With the exception of blades made for very light duty saws, typical scroll saw blades are 5 in long. The major types are:
- Skip tooth (or single skip tooth) which have a tooth, a gap, and then another tooth;
- Double skip tooth (two teeth, a gap, then two teeth);
- Crown or two-way, which have teeth facing both up and down so that the blade cuts on both the down-stroke (as with all other blades) and the up-stroke;
- Spiral blades, which are essentially regular flat blades with a twist, so that teeth project on all sides;
- Metal cutting blades made of hardened steel;
- Diamond blades (wires coated with diamond fragments), for cutting glass.
- Pin end blades are generally a bit thicker and are made to use on scroll saws that require pin end blades which are generally older, less expensive or made for entry level scrollers. Most newer higher-end scroll saws do not accept pin end blades.

Blades come in many weights, ranging from #10/0 (for making jewelry—about the size of a coarse hair) to #12, which is similar to a small band saw blade.

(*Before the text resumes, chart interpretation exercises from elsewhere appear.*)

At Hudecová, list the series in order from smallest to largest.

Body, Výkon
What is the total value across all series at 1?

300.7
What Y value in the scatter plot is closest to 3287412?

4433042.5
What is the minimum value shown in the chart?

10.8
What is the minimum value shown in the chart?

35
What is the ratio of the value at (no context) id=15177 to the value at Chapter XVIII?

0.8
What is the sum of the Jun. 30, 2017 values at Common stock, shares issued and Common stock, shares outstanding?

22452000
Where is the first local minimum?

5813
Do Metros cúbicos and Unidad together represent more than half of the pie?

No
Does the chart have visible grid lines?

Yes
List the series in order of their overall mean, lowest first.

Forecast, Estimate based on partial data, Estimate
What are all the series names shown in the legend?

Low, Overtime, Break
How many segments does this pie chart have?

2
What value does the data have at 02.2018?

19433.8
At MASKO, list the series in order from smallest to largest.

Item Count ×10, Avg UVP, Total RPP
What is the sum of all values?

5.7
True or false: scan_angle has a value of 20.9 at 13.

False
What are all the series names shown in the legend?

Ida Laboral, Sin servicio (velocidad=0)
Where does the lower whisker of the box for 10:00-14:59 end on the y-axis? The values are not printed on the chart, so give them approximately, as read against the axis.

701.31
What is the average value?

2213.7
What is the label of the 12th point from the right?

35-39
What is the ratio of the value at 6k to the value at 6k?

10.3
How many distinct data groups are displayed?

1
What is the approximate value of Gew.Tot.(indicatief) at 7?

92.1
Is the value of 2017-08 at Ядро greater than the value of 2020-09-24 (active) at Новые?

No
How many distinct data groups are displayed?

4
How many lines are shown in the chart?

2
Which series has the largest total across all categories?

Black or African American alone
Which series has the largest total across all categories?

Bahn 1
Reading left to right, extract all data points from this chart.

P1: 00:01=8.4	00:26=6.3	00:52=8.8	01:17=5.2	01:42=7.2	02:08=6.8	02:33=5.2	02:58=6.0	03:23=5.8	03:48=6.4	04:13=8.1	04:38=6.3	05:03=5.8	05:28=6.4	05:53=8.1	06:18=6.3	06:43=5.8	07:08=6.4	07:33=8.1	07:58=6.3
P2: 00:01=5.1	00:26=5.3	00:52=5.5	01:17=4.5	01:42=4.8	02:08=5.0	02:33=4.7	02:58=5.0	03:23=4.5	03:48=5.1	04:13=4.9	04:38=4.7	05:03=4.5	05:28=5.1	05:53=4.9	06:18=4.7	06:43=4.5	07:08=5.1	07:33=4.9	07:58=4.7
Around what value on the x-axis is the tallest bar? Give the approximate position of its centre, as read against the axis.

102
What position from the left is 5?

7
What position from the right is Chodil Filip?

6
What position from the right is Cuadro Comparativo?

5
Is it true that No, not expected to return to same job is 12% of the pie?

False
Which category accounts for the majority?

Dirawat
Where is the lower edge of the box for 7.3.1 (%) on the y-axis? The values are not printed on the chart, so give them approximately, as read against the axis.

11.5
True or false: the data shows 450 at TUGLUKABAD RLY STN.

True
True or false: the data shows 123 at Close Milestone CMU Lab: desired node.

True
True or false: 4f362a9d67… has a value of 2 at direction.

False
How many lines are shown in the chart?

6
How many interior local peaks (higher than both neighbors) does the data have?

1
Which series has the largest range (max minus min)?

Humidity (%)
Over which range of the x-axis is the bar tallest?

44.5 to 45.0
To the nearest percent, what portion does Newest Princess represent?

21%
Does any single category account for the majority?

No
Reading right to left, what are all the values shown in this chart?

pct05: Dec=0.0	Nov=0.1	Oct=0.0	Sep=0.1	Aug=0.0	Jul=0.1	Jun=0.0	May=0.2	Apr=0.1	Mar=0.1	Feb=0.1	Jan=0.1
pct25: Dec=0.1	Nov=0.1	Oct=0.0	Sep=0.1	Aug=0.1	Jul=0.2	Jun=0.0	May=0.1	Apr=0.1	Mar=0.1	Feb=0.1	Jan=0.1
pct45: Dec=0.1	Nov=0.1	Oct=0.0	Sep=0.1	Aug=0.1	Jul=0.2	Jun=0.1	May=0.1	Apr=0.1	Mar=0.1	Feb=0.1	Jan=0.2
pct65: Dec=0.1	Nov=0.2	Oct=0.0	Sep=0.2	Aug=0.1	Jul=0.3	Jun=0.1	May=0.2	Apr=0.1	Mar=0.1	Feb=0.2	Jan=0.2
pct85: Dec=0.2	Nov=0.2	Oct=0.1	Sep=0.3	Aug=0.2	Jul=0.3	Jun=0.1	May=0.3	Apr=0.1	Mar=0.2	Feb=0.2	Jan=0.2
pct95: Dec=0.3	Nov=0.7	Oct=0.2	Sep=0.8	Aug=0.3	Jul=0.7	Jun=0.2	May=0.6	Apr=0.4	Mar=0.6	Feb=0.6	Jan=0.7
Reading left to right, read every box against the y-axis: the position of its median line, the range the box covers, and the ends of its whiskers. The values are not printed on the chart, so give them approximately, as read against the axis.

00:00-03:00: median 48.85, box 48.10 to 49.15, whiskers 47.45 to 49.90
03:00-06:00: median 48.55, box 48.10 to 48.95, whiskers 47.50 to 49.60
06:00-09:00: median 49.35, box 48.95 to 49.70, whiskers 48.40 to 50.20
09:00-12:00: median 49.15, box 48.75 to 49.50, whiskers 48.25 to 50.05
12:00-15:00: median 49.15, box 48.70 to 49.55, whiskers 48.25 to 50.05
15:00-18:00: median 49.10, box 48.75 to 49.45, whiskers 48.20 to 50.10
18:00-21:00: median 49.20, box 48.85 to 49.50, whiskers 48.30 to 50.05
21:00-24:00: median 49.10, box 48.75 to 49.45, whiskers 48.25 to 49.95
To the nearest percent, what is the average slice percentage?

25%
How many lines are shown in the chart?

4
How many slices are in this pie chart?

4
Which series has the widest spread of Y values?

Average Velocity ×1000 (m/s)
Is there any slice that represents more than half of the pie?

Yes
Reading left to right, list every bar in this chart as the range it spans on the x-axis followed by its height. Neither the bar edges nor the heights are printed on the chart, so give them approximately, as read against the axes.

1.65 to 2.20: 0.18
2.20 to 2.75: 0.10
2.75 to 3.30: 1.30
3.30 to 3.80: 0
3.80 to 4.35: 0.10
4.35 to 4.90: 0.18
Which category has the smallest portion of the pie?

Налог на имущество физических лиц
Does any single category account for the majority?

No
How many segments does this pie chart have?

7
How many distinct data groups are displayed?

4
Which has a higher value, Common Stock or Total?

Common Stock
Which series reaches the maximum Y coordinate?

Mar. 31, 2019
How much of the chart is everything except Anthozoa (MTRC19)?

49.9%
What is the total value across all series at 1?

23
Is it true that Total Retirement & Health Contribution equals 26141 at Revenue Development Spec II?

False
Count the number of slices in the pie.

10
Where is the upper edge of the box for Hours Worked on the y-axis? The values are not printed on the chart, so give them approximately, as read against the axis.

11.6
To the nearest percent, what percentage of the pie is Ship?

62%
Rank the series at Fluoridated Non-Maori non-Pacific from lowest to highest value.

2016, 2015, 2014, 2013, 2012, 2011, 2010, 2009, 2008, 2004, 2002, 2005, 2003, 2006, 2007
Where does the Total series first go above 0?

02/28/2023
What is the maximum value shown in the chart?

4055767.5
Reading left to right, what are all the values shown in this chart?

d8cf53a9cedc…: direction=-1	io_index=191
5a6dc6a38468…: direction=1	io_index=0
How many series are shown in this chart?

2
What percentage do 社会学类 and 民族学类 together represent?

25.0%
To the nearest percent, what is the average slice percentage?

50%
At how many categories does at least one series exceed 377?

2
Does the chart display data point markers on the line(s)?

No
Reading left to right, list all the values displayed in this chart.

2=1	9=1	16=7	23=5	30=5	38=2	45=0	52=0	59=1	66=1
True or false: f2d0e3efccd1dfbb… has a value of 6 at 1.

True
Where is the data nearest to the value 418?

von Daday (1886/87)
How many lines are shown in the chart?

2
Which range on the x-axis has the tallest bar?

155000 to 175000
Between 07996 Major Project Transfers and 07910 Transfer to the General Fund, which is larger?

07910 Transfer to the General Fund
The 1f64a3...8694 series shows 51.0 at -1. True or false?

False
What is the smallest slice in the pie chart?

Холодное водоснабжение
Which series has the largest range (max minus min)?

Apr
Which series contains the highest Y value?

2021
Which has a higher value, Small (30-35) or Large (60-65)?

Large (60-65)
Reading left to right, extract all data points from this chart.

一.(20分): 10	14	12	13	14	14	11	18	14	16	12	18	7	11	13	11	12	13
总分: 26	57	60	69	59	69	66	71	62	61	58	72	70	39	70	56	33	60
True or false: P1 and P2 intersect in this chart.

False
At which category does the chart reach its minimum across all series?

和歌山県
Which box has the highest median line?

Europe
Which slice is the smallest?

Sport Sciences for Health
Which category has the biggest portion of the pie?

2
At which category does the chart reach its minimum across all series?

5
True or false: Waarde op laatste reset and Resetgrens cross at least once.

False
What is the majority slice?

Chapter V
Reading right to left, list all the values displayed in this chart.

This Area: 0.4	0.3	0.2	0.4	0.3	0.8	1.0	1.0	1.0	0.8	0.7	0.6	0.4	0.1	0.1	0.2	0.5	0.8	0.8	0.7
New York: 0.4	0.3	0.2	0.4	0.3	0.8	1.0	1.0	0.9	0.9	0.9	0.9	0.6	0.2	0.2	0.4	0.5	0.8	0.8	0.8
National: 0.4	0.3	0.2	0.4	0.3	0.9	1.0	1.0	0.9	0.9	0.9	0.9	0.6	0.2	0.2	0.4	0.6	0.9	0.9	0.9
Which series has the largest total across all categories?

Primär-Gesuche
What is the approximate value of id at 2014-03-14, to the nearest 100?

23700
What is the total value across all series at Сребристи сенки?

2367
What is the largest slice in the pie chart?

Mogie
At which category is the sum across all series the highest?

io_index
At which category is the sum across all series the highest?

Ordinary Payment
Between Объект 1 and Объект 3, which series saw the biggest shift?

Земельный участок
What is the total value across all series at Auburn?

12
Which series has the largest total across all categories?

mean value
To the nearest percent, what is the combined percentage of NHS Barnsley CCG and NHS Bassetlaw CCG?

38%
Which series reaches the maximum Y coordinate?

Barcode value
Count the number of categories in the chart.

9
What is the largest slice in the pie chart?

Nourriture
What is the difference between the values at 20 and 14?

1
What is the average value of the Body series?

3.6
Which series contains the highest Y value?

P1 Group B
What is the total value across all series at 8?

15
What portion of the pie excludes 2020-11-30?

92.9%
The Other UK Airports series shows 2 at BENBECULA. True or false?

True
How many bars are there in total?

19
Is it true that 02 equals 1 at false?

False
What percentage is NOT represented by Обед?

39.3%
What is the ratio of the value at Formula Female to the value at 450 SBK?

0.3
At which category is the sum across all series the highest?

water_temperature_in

Another variation is called a reverse tooth blade. On reverse tooth blades, the bottom 3/4 in of the teeth are reversed (point up). This arrangement helps to reduce splintering on the bottom edges of the cut. However, it does not clear sawdust out of the cut as well as a regular blade, so cutting is slower and produces more heat. This heat reduces blade life and makes scorching of the workpiece more likely. Reverse tooth blades are especially useful when cutting softwood and plywood such as Baltic birch.

The latest variation is called "ultra-reverse". These blades are configured with 4–5 teeth down and then one up, repeated through the length of the blade. The blade clears dust very well and leaves a much cleaner back (very few "fuzzies"). These blades' sizes range from #1 through #9.